André Pessel Les versions du sujet

Disparu le 18 décembre, André Pessel - inspecteur général de l'éducation nationale, maître de conférences à l'Ecole normale supérieure (sur demande de Jacques Derrida et de Louis Althusser), longtemps professeur en classes préparatoires au lycée Louis-le-Grand - a été, pour beaucoup, un maître, spécialiste émérite de Montaigne, Descartes, Mersenne, Spinoza, mêlant la rigueur du savoir et la «douceur» de la transmission pédagogique.
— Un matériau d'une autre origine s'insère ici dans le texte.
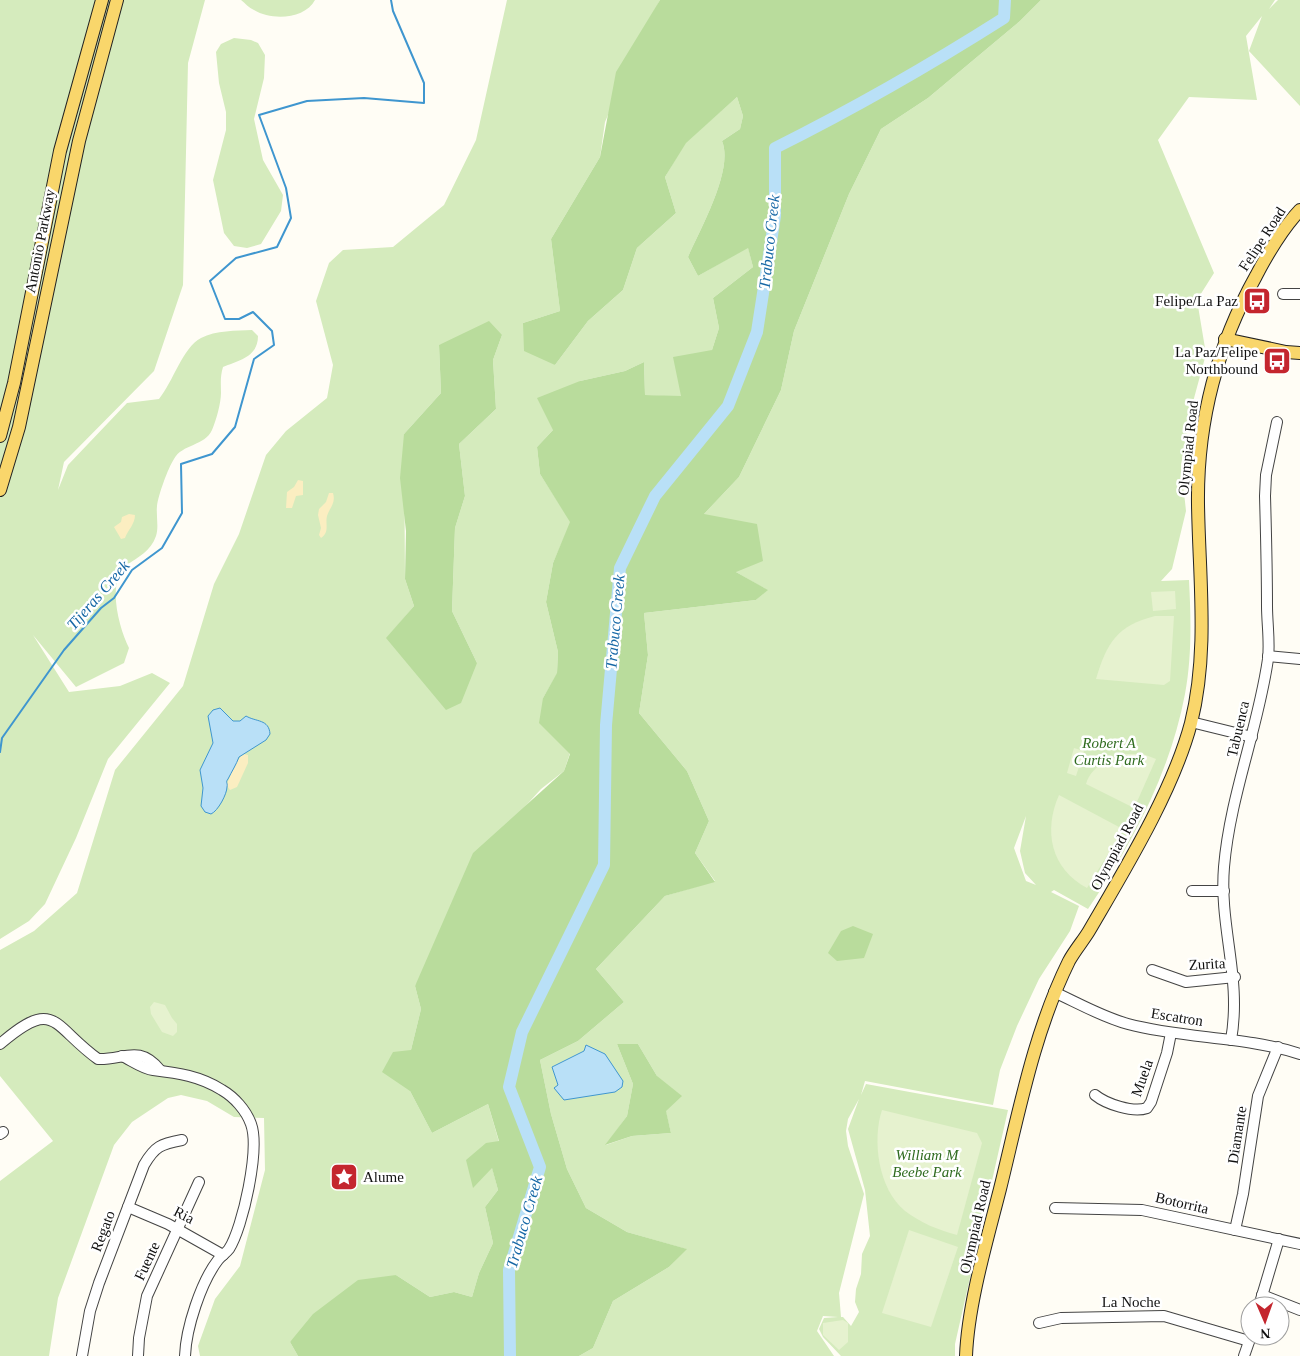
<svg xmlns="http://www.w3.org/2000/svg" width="1300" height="1356" font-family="'Times New Roman',serif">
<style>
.green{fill:#d5ebbd;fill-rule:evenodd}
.forest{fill:#b9dc9c}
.sand{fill:#fbeec1}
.pitch{fill:#e6f2cf}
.water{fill:#b9e0f7;stroke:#3f96cf}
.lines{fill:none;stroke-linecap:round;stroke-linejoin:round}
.stream{stroke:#3f96cf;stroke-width:2}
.river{stroke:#b9e0f7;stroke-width:12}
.minor-casing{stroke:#444;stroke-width:12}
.major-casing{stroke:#222;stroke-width:14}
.minor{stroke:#fff;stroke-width:10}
.major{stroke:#f9d66b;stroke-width:12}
.labels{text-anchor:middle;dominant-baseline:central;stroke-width:5;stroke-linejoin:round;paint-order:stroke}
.street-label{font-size:15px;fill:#111;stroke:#fff}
.poi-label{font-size:15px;fill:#111;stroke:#fff;text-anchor:end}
.park-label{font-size:15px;font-style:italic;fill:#2f6b1f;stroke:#fff}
.water-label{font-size:16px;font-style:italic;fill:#1768a6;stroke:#fff}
</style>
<rect width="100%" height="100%" fill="#fffdf5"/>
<g class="green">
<path d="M0,0h205l-17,63 -5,222 -29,86 -90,91 -6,28 10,-25 59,-62 32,-4c14,-17 24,-52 42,-61 15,-8 35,-7 51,-8l6,6c0,21 -19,24 -35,31 -3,10 -2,16 -2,26 0,10 -5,28 -9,37 -7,16 -30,14 -38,29 -6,9 -16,37 -17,47 -1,10 2,21 -1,30 -5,15 -18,21 -29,29 -21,16 -8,63 2,83l-5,15 -48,24 -43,-52 36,57 51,-6 32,-13 18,10 -62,76 -32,79 -31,66 -16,17 -29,18z"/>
<path d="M241,0h74c-10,19 -43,21 -61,10 -5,-2 -9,-7 -13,-10z"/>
<path d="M507,0h153l-14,26 -41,96 -5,35 -49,82 9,72 -37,12 32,42 33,-44 35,-31 14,-42 39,-35 -11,-36 20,-34 52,-46 6,19 -3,13 -18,12c12,29 -22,88 -34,116l10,19 50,-29 5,20 -40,31 6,30 -7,22 -31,47 -36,-2 -1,-33 -19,9 -45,10 -27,49 -16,17 3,27 31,48 -18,41 -7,39 12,50 -1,22 -14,24 27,55 -6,18 -23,18 -20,22 -106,175 6,23 -10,41 -1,41 22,42 56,-29 11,38 -26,45 19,-20 6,23 -13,17 8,36 -14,30 -7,24 -18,-5 -24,5 -34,-22 -106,67 8,14h-98l-2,-10 17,-47 25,-33 25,-96 -1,-52 -30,-1 -27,-16 -26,-6 -13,3 -36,24 -18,23 -56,153 -9,58h-49v-175l53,-40 -53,-65v-126l34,-19 43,-38 38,-123 68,-84 31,-102 25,-50 27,-79 20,-24 41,-33 6,-33 -17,-64 13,-38 14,-13 50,-3 51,-42 32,-65zM502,335l-9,25 3,49 -37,35 6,52 -10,32 -3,83 25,52 -90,-25 27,-32 -9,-27 -1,-145 37,-41 -2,-48z"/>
<path d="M1041,0h234l-6,9 9,-9h22v106l-51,-55 13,-35 -16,20 11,64 -68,-3 -31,43 56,133 -17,27 9,54 -16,59 -9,52 5,46 -14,58 -11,12 28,-1c2,38 3,77 -4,114 -15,79 -53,150 -97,215l-34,-19 -3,2 28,14 -9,25 -31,48 -22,47 -17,44 -7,35 -128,-24 -4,14 5,-11 142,26 -53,234v12h-114l-18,-19 -4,-8 5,-11 14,-1 -15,-1 -6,15 17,25h-255l14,-8 20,-47 56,-34 17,-18 -59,-17 -41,-24 -19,-39 -16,-55 -11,-54 38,-19 46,-39 -28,-33 69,-73 50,-15 -20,-28 14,-32 -22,-50 -48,-58 9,-58 -4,-42 112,-13 11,-10 -31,-18 -33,-57 36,-38 42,-87 13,-59 55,-137 32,-65 47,-31 92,-77zM1026,816l-6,35 5,22 11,12 -10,-4 -12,-33zM617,1044h21l19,32 14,57 -39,3 -26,9 21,-29 6,-32zM586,1045l7,4 13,45 -7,-1 -35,7 -12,-33 32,-16zM859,1099l-11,30 17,61 5,46 -8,18 -1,20 -5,15 -1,13 4,10 -8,14 -8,-9h-2l-2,-24 25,-99 -16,-48 -2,-15 2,-12z"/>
<path d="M234,38l17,2 7,3 7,12 -1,23 -10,41 9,41 20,35 -2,16 -20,33 -14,4 -13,-2 -10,-13 -11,-53 13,-50v-18l-7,-29 -3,-31 5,-8z"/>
</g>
<g class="forest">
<path d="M660,0h381l-21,21 -92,77 -47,31 -32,65 -55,137 -13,59 -42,87 -35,37 53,10 6,37 -27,11 32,18 -12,10 -112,13 4,42 -9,58 48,58 22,50 -14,32 20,29 -50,14 -69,73 28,33 -46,39 -38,19 11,54 16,55 19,39 41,24 60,17 -18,18 -56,34 -20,47 -14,8h-281l-8,-14 23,-28 45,-34 38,-5 34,22 24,-5 18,5 7,-24 14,-30 -8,-36 13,-17 -6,-22 -19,20 -7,-28 20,-17 13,-2 -11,-37 -56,29 -22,-42 -28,-19 11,-20 18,-2 10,-41 -6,-23 58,-133 91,-82 6,-17 -31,-31 4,-25 14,-25 1,-21 -12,-50 7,-39 17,-41 -30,-48 -3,-27 16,-17 -16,-32 43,-17 45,-10 19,-9 1,33 36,1 -8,-39 39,-7 7,-22 -6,-30 40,-31 -5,-19 -50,28 -10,-19c12,-28 46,-87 34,-116l18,-12 3,-13 -6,-19 -51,46 -21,34 11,36 -39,35 -14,42 -35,31 -33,44 -31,-14 -1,-28 37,-12 -9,-72 49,-82 16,-85z"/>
<path d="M489,321l13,14 -9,25 3,49 -37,35 6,52 -10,32 -3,83 25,52 -16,40 -15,7 -60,-72 28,-32 -9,-27 1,-48 -6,-53 4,-44 37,-41 -2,-48z"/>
<path d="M853,926l20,8 -9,24 -27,3 -9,-8 13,-22z"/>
<path d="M617,1044h21l19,32 25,20 -16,15 5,22 -39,3 -27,9 22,-29 6,-32z"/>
</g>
<g class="sand">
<path d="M298,480l5,1v14l-7,1 -4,12h-6l1,-16 7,-5z"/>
<path d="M329,493h4c3,10 -3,14 -6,23 -2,8 3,16 -6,22l-2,-3 2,-7 -3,-13 1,-6 7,-7z"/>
<path d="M129,514l6,1c0,9 -7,15 -10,23l-4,1 -7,-12 7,-5 1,-5z"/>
<path d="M243,754l5,1v8l-11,24 -7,3 -3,-4c0,-6 12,-30 16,-32z"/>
</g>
<g class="pitch">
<path d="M1175,591l1,18 -23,2 -2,-19z"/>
<path d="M1155,616h19l-4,65 -6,4 -68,-6c11,-37 21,-53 59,-63z"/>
<path d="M1074,748l10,3 -8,25 -9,-3z"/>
<path d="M1126,754h17l13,5 -20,45 -6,2 -44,-22c5,-18 24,-26 40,-30z"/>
<path d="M1059,795l60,32 2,6 -34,55c-36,-19 -44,-57 -28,-93z"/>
<path d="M154,1002l11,3 7,13 5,6v8l-4,4 -11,-4 -11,-18 -1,-7z"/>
<path d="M882,1110l95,23 5,10 -25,92c-19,-5 -36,-12 -52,-24 -27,-22 -33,-71 -23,-101z"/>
<path d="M909,1230l49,17 -27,80 -49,-14z"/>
<path d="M843,1320l5,3v19l-9,8 -16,-15v-12z"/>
</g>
<g class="water">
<path d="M220,708l13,13h7l6,-5c10,6 23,3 24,18l-4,6 -27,17c-3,8 -7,14 -11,22 -3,4 0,3 -1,8 0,7 -9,24 -16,27l-6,-2 -4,-6 2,-18 -3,-18 13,-27 -5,-27 5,-6z"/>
<path d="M586,1045l19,9 18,27 -1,6 -7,5 -51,8 -10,-12 4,-3 -6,-18 32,-16z"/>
</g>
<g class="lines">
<path class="stream" d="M0,752l2,-14 62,-88 37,-42 13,-10 18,-28 30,-22 20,-35 -1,-49 31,-10 23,-27 19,-68 20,-14 -2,-14 -19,-19 -14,7h-14l-15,-38 26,-23 41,-11 14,-29 -5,-30 -27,-73 48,-14 57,-3 60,5v-20l-31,-72 -2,-11"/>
<path class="river" d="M510,1356l-1,-86 31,-103 -31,-80 13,-55 82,-167 2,-140 14,-157 35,-72 73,-90 29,-74 18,-116v-68c78,-39 155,-83 229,-130l1,-18"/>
<g class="minor-casing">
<g id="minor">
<path d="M1283,294h17"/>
<path d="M1268,656l32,3"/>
<path d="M1191,722l61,15"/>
<path d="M1192,891h32"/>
<path d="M1152,970l34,12 49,-5"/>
<path d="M1054,992c24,11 48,25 74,32 56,15 116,12 172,30"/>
<path d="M1231,1040c11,-62 -12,-113 -7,-173 6,-71 34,-138 44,-208 2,-17 -1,-36 -1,-53 0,-37 -1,-74 -2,-110l1,-21 11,-53"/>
<path d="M0,1044c56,-48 52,-18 98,15 26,1 41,-15 62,11"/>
<path d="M122,1056c9,4 21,13 31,14 25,3 47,6 69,20 12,7 24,20 29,34 9,25 -8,103 -22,125 -3,4 -8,7 -11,11 -17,22 -32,68 -33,96"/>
<path d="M1095,1095c11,9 38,18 52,13l4,-6 16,-49 4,-20"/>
<path d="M0,1134l3,-2"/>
<path d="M128,1207l40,17 55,31"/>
<path d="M1055,1208l87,2 158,34"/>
<path d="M1235,1230l8,-36 15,-98 20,-49"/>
<path d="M1262,1295l38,15"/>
<path d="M1259,1306l20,-67"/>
<path d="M1039,1323l22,-5 103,-2 85,25"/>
<path d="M82,1356l8,-45 9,-28 45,-118c11,-19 17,-21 38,-25"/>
<path d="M138,1356l1,-18 8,-42 52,-114"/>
<path d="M1244,1356l7,-20"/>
</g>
</g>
<g class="major-casing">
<g id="major">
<path d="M1225,339l61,13 14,1"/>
<path d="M0,436l14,-53 46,-232 42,-151"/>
<path d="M0,490l19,-63 60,-286 38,-141"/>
<path d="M966,1356c2,-52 21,-116 34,-167 19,-77 34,-157 69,-228 6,-11 14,-20 20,-30 36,-62 84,-140 102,-208 18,-72 8,-146 7,-219 -1,-81 19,-158 58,-228 12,-23 26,-47 44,-66"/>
</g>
</g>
<use href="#minor" class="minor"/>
<use href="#major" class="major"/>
</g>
<defs>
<g id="bus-square" transform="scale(1.4375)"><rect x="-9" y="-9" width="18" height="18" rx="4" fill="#c4262e" stroke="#fff"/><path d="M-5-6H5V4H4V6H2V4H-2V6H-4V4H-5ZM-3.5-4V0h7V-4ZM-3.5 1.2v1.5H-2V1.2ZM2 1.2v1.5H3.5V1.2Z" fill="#fff"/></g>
<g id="sight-square" transform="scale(1.4375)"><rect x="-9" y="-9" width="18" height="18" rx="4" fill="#c4262e" stroke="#fff"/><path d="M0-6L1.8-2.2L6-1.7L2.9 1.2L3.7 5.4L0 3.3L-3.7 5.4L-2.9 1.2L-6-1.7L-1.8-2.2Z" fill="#fff"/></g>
</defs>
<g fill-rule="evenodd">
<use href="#bus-square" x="1257" y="301"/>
<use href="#bus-square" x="1277" y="361"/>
<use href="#sight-square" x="344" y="1177"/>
</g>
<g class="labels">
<g class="street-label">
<text transform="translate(1262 239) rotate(-57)">Felipe Road</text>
<text transform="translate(40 241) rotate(-79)">Antonio Parkway</text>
<text transform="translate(1188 448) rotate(-84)">Olympiad Road</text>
<text transform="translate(1238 729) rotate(-77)">Tabuenca</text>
<text transform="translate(1117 847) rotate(-62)">Olympiad Road</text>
<text transform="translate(1207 964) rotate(-3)">Zurita</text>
<text transform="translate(1177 1017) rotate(9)">Escatron</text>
<text transform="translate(1142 1078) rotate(-70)">Muela</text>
<text transform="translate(1237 1135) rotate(-81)">Diamante</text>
<text transform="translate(1182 1203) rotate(13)">Botorrita</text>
<text transform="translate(184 1215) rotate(27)">Ria</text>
<text transform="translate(975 1227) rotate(-77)">Olympiad Road</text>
<text transform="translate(103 1231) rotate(-69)">Regato</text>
<text transform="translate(147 1261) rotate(-65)">Fuente</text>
<text x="1131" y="1302">La Noche</text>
</g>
<g class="poi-label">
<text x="1238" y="301">Felipe/La Paz</text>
<text x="1258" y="352">La Paz/Felipe<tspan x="1258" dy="17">Northbound</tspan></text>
<text x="363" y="1177" text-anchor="start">Alume</text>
</g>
<g class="park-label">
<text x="1109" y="743">Robert A<tspan x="1109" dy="17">Curtis Park</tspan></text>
<text x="927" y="1155">William M<tspan x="927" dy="17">Beebe Park</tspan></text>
</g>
<g class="water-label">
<text transform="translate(769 242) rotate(-84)">Trabuco Creek</text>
<text transform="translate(98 595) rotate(-49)">Tijeras Creek</text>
<text transform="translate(615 622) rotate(-85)">Trabuco Creek</text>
<text transform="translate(524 1222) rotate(-74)">Trabuco Creek</text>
</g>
</g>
<g transform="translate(1265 1321) rotate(178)"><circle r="24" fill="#ffffff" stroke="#a0a0a0"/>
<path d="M0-4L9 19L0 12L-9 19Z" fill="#c4262e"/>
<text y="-8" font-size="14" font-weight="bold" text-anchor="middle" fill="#111111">N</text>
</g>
</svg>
Dans les Versions du sujet, il radiographie les «figures de la subjectivité», ou les «déclinaisons de l'ego» qui varient «selon les ontologies, moniste ou dualiste», en insistant sur celles qui ont été proposées par «le courant sceptique français des XVe et XVIIe siècles» et que le rationalisme classique «a symptomatiquement refoulées du côté des productions des "libertins" ou littératuralisées sous la forme de "curiosités"», venant de penseurs dits «mineurs», de Jean-Pierre Camus à Charron, de Gabriel Naudé à François La Mothe Le Vayer. R.M.
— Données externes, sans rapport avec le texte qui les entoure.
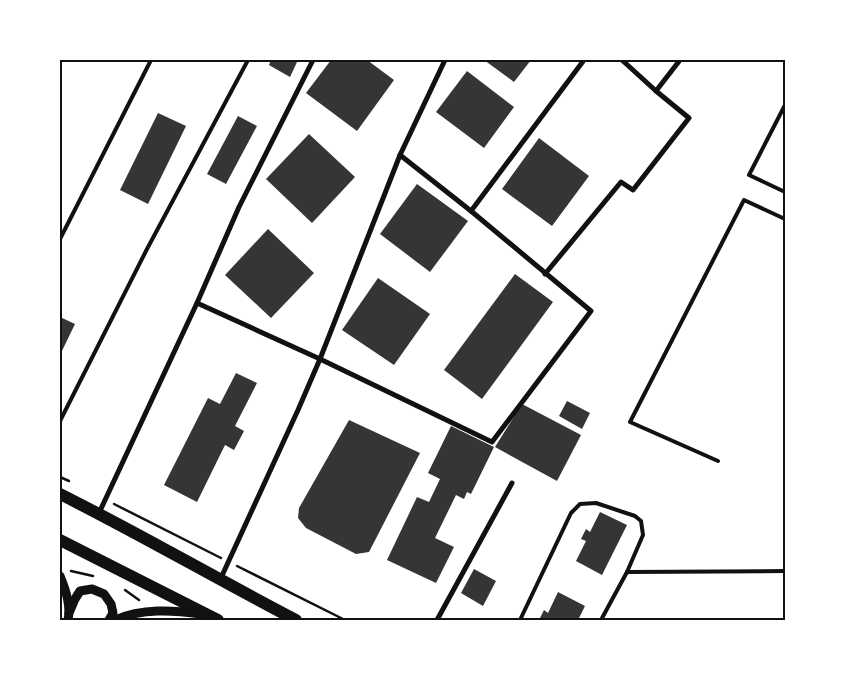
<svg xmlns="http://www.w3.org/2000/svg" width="845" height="680" viewBox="0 0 845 680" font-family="Mulish,sans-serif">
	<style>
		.building { fill: #353535 }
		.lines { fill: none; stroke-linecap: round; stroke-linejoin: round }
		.path { stroke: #111; stroke-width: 2.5 }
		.service { stroke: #111; stroke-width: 4 }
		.minor { stroke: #111; stroke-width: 5 }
		.tertiary { stroke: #111; stroke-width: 9 }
		.primary { stroke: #111; stroke-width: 12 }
		.neatline { fill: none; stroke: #111; stroke-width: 2 }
	</style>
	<rect width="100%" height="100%" fill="#fff"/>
	<g class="building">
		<polygon points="271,60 298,60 290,77 269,65"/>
		<polygon points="331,60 367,60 394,80 357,131 306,93"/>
		<polygon points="484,60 531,60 514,82"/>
		<polygon points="467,71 514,107 484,148 436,112"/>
		<polygon points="158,113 186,126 148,204 120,190"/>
		<polygon points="238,116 257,126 226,184 207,174"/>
		<polygon points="309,134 355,177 312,223 266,179"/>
		<polygon points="539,138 589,176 552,226 502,189"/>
		<polygon points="417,184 468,221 430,272 380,234"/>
		<polygon points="268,229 314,273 271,318 225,275"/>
		<polygon points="515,274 553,302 482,399 444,370"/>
		<polygon points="378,278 430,314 394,365 342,330"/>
		<polygon points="60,317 75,324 60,355"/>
		<polygon points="236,373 257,383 235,426 244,431 234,450 225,445 197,502 164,485 208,398 220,404"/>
		<polygon points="567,401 590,413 582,429 559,416"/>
		<polygon points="522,404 581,435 557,481 495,447"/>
		<polygon points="349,420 420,453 369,552 356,554 306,528 298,518 299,508"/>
		<polygon points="451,426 494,447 471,494 467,492 464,499 456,495 435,538 454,547 436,583 387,560 417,497 429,502 440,479 428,473"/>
		<polygon points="600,512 627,525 602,575 576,561 586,541 581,539 586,529 590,532"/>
		<polygon points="474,569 496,581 483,606 461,593"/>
		<polygon points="558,592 585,606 578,620 539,620 544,610 548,613"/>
	</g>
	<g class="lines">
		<g class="path">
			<polyline points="60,477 69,481"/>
			<polyline points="114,504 221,558"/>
			<polyline points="237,566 345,620"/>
			<polyline points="71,571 93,576"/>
			<polyline points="125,590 139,600"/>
		</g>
		<g class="service">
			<polyline points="785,105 749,175 785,192"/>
			<polyline points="60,239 151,60"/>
			<polyline points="60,421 147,249 248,60"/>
			<polyline points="718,461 630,422 744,200 785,219"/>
			<polyline points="520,620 571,513 580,504 596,503 635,516 641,521 643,535 627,572"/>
			<polyline points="601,620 627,572 785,571"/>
		</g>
		<g class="minor">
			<polyline points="622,60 656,91"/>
			<polyline points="471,211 584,60"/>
			<polyline points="545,274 621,182 633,190 689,118 656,91 680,60"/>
			<polyline points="197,303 320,359 492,442 591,311 471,211 400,155"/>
			<polyline points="99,513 197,303 239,207 313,60"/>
			<polyline points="220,580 298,410 320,359 400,155 445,60"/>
			<polyline points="437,620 512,483"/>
		</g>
		<g class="tertiary">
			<path d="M60 576C66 590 71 606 68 620"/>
			<polyline points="69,613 75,599 80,591 92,589 104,594 111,604 113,613 109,620"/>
			<path d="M115 620C142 608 173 610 201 614"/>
		</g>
		<g class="primary">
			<path d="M60 494C140 534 217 579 296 620"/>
			<polyline points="60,540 218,620"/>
		</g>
	</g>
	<rect width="845" height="680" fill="none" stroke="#ffffff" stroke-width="122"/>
	<rect x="61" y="61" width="723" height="558" class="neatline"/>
</svg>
Michel Blay La déchirure du penser. Essai sur l'effacement du logos

L'infini est d'abord mathématique, géométrique, et s'il est difficile de le penser, on peut au moins le «représenter». L'infini métaphysique renvoie à quelque chose de plus flou, et sans doute plus impensable encore. Ne pouvant s'appliquer «ni aux nombres, ni à l'étendue», disait Fontenelle, il pourrait n'être qu'une «fausse idée», ne servant qu'à «nous troubler et nous égarer», et sur laquelle il n'y a pas grand-chose à dire. Directeur de recherche au CNRS en histoire et philosophie des sciences, Michel Blay ne partage pas cet avis : au contraire, «interroger ce "flou" et ce "rien à dire"» est à ses yeux un «questionnement essentiel», portant sur «le sens même de la connaissance» et sur ce «qu'on doit appeler "penser"». Plus encore : «L'ouverture, dans le questionnement, à la totalité est à la fois pensée et méditation, interrogation sur l'énigme de l'homme, sur son exister, sur mon exister.» Cependant, cette ouverture à la totalité n'est pas une «saisie», ni la «maîtrise conceptuelle par l'utile et le calculable». Plutôt un «accueil», un «laisser venir». Pour le montrer, Blay reparcourt l'histoire du logos, de Héraclite à Giordano Bruno, à Galilée, à Descartes - et arrive à faire une place à la poésie. R.M.